Identified unmet needs in haematological cancer survivors include advice on financial and employment implications, the surveillance plan and information on lifestyle changes and long-term side effects, including infertility and second cancer risk; but the major unmet need by far is the fear of relapse.62

Strategies to help cope with fear of relapse can include pointing out that many cancer relapses occur in a similar way or place to the original presentation, and that vague symptoms can often be appropriately dismissed. It may help to make explicit to the patient which markers (symptoms, physical signs, blood tests and scans) are being monitored as well. Having the GP available as a first contact point is of comfort to some; others will insist upon unplanned review by their specialist, which will become increasingly impractical as pressure on tertiary care grows.

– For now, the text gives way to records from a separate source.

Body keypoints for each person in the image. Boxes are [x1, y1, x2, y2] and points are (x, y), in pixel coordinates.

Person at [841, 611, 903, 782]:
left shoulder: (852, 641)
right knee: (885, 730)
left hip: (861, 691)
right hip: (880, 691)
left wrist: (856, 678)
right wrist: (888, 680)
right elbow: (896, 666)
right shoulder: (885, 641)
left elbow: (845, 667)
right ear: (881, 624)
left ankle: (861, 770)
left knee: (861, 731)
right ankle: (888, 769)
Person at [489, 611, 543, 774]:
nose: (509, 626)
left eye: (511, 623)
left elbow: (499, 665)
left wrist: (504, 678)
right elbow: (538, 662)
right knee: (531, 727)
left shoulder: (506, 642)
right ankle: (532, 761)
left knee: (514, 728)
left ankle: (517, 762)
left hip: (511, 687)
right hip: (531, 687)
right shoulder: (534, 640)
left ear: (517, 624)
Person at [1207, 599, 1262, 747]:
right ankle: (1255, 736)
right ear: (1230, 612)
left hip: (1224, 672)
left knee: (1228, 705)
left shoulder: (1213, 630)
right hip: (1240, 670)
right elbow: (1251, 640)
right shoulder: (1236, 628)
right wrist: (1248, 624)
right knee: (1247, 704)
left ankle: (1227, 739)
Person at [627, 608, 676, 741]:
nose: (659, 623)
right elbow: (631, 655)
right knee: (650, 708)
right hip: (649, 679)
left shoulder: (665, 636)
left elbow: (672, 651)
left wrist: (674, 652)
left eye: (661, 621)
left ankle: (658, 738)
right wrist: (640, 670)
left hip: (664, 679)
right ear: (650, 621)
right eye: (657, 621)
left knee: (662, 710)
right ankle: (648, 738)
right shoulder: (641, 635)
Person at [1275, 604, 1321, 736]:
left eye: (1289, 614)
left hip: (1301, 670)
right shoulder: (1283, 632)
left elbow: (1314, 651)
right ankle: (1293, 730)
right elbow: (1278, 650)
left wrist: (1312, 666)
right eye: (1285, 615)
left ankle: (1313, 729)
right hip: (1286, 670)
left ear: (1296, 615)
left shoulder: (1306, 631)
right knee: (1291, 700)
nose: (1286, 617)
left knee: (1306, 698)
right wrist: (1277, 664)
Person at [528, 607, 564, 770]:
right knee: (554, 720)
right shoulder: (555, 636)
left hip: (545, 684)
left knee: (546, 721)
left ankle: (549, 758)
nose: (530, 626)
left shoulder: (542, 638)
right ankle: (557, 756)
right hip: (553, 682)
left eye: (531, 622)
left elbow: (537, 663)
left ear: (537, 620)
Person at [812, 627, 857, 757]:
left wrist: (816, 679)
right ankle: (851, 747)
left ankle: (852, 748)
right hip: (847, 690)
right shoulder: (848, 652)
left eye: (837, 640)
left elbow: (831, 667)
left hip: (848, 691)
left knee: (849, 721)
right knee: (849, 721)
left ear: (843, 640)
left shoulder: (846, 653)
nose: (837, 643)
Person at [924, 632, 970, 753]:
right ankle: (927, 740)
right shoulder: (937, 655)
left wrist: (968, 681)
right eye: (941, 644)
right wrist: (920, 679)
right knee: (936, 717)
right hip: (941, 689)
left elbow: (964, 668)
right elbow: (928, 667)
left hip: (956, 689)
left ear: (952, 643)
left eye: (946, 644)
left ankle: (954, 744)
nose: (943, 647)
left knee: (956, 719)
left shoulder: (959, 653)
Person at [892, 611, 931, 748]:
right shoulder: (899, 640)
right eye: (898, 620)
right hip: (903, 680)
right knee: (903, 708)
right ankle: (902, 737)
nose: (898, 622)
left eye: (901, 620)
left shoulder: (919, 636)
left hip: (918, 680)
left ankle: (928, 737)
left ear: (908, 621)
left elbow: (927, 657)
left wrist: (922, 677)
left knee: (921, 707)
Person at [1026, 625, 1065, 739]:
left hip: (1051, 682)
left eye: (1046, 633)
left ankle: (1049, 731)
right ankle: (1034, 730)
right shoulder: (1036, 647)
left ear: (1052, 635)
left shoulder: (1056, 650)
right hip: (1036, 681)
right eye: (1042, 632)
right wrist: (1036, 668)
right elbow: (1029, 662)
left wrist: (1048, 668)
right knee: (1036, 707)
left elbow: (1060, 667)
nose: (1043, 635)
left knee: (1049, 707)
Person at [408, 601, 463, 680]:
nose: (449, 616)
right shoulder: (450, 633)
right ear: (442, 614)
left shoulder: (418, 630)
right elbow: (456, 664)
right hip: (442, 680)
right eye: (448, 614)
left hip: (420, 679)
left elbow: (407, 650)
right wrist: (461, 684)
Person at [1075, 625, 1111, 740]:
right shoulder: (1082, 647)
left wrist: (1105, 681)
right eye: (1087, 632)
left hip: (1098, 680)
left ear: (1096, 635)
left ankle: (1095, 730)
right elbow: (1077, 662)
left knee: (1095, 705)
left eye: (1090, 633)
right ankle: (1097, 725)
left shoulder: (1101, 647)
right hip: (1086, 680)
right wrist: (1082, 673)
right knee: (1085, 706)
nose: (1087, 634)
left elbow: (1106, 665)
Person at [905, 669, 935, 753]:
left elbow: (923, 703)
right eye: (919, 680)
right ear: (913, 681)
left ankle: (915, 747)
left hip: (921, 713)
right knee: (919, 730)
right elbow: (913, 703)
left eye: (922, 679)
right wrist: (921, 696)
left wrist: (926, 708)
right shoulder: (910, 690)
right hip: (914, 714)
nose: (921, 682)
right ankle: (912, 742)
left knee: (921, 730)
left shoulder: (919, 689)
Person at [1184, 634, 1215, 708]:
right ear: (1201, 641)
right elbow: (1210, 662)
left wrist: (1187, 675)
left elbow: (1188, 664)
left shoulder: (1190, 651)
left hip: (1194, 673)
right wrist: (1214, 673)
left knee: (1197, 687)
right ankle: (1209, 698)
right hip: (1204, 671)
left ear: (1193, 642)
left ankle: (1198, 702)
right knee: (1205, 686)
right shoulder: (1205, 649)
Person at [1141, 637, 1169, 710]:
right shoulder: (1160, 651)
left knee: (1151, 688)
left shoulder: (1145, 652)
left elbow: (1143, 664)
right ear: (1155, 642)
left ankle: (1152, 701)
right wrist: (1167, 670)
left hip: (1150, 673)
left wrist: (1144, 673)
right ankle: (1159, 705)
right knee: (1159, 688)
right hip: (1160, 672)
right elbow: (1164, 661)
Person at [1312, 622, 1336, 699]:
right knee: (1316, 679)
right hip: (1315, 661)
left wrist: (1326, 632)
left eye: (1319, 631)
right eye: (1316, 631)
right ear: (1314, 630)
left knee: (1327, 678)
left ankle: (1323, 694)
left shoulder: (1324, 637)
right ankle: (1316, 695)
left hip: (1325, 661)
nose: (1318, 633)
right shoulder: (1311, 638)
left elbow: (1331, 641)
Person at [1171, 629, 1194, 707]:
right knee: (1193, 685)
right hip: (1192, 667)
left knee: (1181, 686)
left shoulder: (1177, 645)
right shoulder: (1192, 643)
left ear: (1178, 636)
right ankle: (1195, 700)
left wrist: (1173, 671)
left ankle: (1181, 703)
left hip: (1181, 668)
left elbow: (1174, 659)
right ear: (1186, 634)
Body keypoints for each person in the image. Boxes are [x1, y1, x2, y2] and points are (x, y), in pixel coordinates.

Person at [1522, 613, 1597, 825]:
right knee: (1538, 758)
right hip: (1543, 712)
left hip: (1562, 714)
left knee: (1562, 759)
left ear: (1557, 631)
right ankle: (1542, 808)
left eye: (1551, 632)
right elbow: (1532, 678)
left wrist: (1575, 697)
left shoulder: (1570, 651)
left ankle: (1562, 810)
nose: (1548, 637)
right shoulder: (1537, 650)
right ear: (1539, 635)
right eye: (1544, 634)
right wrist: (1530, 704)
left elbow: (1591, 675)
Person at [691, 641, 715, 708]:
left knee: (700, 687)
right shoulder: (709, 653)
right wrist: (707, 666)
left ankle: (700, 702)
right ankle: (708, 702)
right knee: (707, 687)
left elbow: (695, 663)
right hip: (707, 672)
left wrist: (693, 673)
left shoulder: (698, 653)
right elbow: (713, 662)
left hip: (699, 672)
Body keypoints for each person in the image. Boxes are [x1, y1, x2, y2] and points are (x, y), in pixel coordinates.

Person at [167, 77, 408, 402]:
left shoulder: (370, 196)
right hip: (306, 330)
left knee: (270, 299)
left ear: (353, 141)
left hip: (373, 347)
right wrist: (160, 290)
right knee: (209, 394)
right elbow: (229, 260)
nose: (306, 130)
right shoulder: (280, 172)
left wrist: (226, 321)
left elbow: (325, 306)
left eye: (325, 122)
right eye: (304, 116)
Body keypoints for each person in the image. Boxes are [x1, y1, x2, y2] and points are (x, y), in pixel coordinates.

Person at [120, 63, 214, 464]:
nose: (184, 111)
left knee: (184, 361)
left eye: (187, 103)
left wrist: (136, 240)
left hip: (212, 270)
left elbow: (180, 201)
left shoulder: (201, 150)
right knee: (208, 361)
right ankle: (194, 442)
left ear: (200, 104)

Even if cured, this cannot be ascertained for 3–5 years, and the patient must live with the sword of Damocles over their head for this time. All cancers, curable or not, should be viewed as a chronic illness.

Strategies for resuming life after cancer therapy include practical advice on late side effects and information on the surveillance plan; and encouragement to improve lifestyle and make health changes as above. Cancer should never be regarded as some kind of bonus, but planting the seed of positive life changes—resolving long-term stresses, good diet, exercise and plentiful sleep—may allow personal affirmation from the experience. There is increasing research and interest in survivorship, and the likelihood is that GPs will have more opportunity to be part of post-cancer surveillance and the supportive framework for the cancer survivor in the near future.